Directions for this task:
Your answer should be every line below that includes the word "pixels".

Dataset extract:
____

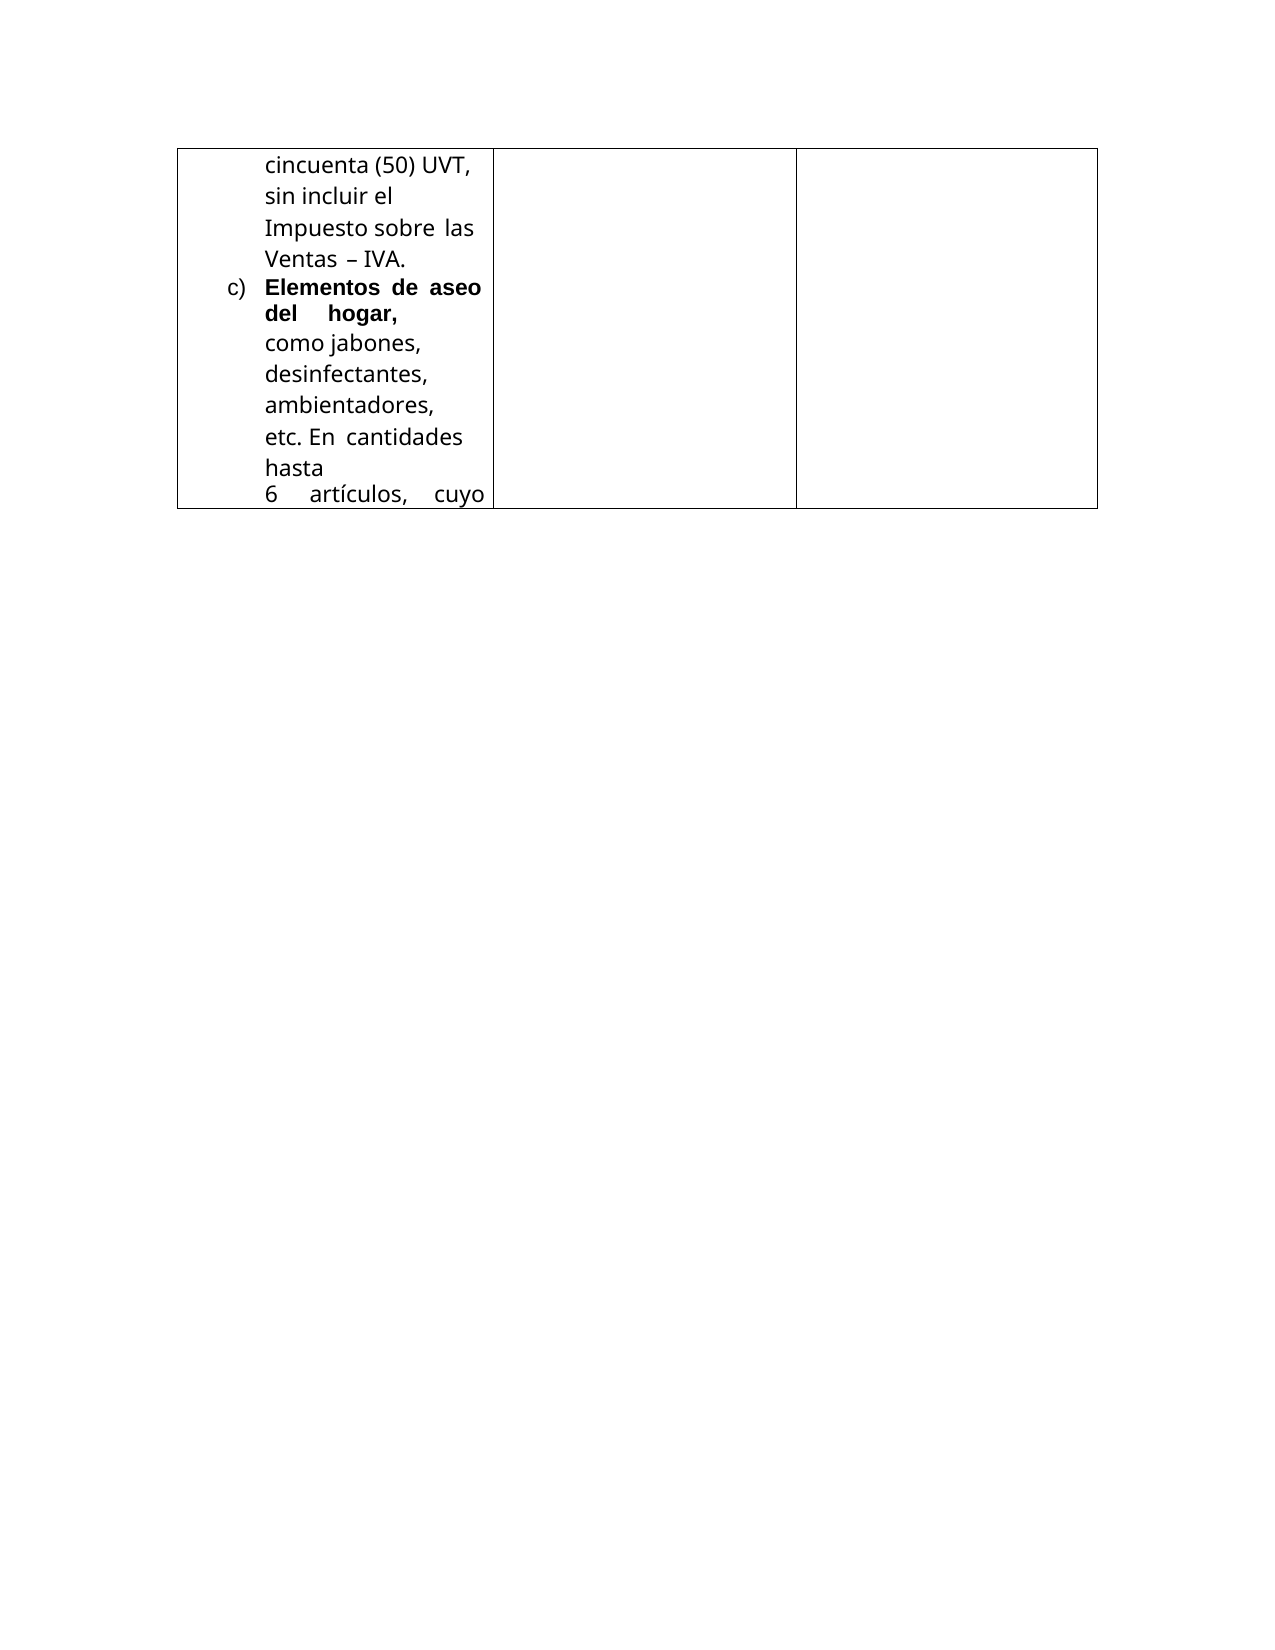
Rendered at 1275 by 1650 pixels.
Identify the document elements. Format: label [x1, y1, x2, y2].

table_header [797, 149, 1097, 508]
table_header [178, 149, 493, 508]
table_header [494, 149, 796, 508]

____

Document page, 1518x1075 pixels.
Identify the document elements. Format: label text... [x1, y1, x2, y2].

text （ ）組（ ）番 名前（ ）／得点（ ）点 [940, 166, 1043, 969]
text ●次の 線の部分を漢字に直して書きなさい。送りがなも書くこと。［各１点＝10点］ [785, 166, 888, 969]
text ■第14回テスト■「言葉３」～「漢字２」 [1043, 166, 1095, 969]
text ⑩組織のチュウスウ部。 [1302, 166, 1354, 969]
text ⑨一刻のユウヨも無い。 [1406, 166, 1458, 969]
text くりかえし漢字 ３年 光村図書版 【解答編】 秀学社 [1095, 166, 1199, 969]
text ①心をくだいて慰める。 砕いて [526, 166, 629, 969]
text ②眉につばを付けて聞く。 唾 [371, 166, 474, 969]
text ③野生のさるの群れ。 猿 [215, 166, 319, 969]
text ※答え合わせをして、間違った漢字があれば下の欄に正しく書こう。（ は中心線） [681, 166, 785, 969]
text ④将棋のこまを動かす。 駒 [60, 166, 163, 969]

____

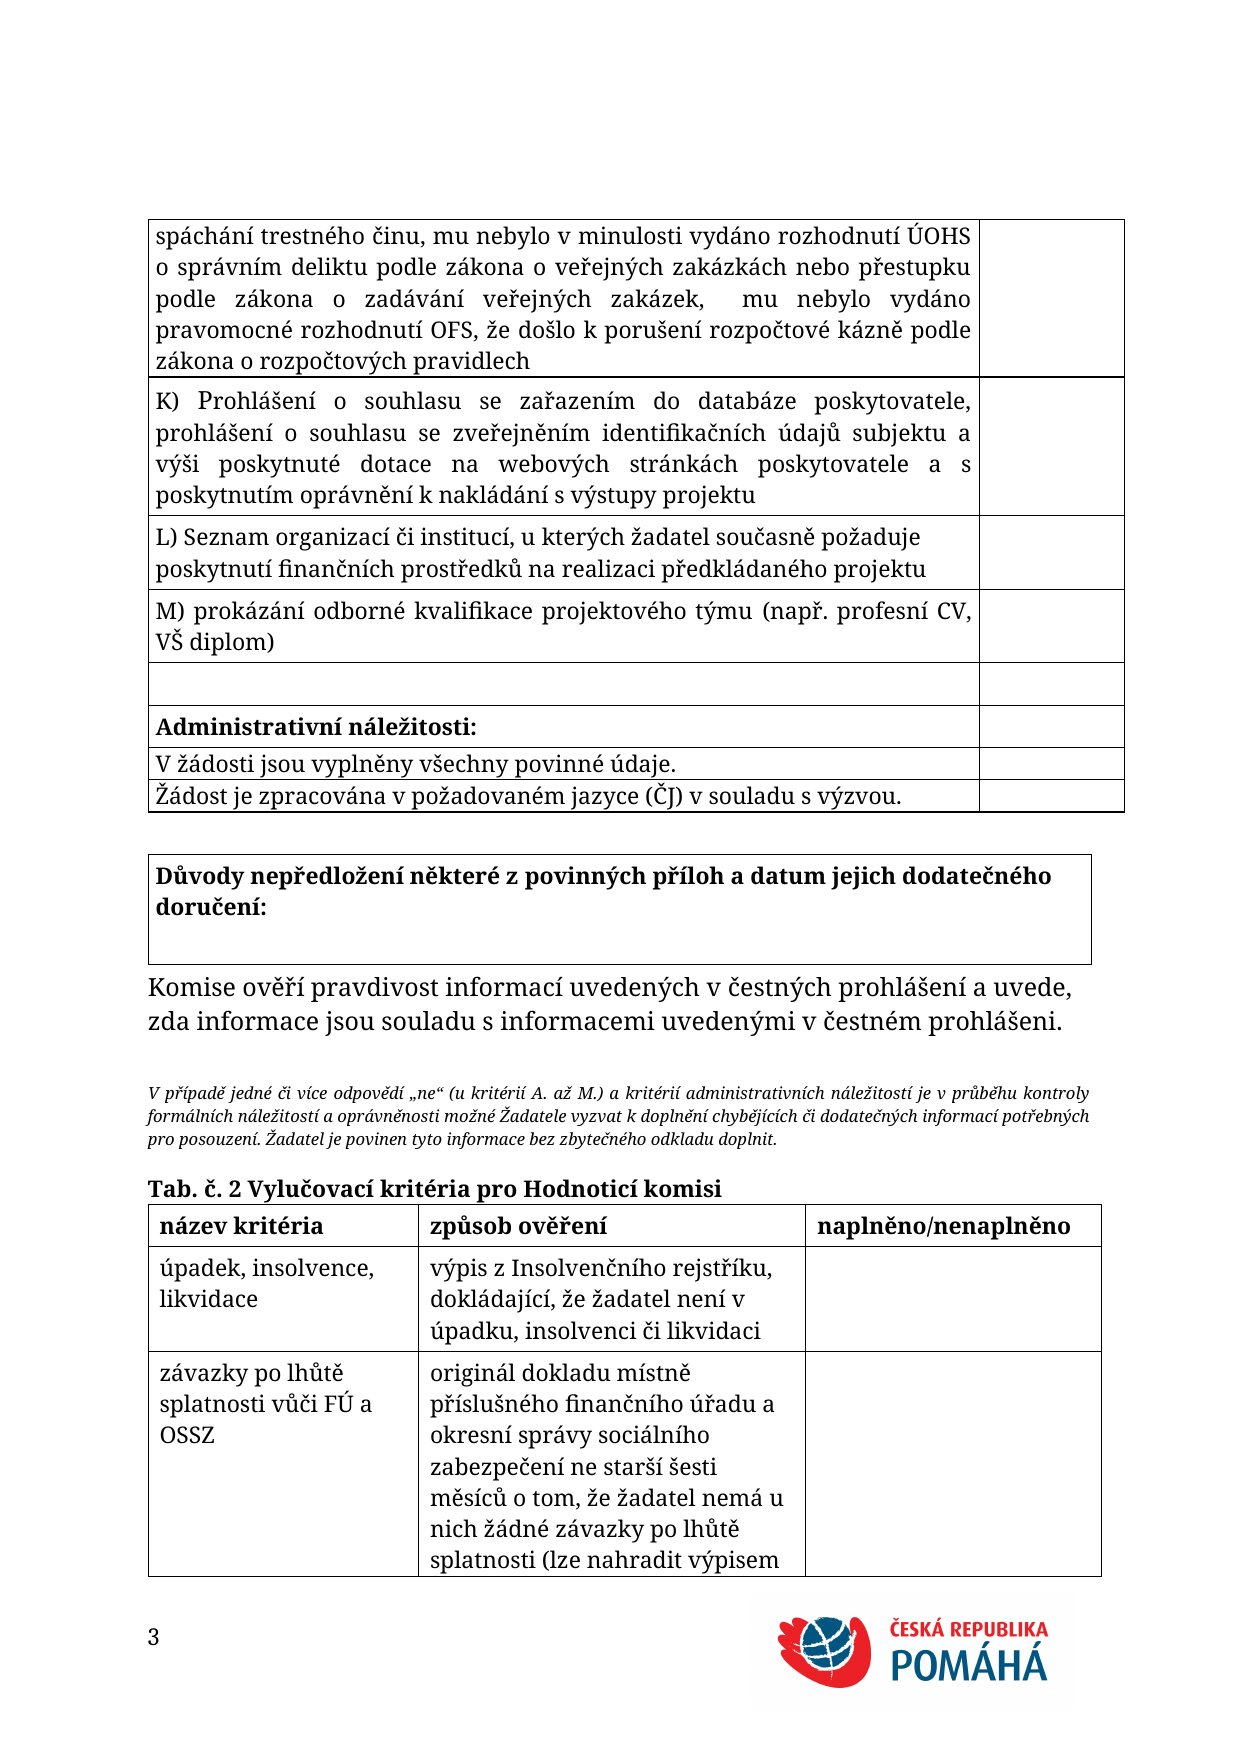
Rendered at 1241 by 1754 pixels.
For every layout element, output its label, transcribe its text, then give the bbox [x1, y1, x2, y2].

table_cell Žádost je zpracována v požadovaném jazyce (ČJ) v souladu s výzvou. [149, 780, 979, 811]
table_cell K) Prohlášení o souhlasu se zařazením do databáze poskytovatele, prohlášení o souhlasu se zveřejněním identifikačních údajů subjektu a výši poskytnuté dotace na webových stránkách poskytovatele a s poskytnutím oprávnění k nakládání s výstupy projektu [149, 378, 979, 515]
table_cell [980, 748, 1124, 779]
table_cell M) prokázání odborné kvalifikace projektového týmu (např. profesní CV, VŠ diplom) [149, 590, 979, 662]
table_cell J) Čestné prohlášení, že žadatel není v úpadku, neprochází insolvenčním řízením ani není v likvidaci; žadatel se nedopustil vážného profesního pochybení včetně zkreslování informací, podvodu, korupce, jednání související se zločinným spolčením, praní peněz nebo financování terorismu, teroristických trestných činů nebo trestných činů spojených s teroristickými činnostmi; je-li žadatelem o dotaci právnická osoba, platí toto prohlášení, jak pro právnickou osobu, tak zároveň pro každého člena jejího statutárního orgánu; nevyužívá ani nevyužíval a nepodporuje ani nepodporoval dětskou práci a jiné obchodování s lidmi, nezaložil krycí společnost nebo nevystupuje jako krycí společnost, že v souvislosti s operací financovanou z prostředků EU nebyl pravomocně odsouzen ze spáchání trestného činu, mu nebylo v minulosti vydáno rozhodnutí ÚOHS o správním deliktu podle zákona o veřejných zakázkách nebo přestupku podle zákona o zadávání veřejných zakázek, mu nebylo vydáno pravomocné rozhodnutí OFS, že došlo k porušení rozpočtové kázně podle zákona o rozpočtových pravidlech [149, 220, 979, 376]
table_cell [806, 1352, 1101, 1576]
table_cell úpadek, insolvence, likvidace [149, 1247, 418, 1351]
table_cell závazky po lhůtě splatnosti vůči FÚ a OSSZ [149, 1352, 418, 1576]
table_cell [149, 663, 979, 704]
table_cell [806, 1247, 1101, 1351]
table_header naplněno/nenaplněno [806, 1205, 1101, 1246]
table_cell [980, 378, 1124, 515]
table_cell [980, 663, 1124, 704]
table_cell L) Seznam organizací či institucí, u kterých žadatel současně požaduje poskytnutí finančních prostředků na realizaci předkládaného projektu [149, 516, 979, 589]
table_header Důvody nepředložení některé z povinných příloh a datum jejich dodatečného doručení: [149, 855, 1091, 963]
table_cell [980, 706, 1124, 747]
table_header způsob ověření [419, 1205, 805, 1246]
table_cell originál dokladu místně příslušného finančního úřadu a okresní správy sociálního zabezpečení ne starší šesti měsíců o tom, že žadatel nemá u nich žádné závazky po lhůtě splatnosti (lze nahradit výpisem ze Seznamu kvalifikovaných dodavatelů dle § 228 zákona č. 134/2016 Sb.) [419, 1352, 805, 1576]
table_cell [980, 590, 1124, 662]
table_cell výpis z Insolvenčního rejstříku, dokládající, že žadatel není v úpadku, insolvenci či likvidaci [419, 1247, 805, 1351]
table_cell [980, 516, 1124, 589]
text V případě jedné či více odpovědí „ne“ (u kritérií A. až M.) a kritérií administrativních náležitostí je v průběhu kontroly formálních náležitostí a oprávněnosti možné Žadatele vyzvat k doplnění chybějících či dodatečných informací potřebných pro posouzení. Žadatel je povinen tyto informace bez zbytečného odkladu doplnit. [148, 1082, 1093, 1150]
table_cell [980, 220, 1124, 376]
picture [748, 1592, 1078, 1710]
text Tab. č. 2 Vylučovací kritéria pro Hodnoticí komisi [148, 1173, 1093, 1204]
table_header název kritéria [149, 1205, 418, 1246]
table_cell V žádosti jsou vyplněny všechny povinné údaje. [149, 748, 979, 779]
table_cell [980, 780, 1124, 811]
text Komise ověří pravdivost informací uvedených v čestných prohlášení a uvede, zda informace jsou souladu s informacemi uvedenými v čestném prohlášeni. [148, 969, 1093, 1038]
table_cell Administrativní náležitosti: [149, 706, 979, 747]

____

Reply to the task:
Rendered at 1275 by 1650 pixels.
Document page, 1518x1075 pixels.
Rendered at 1241 by 1754 pixels.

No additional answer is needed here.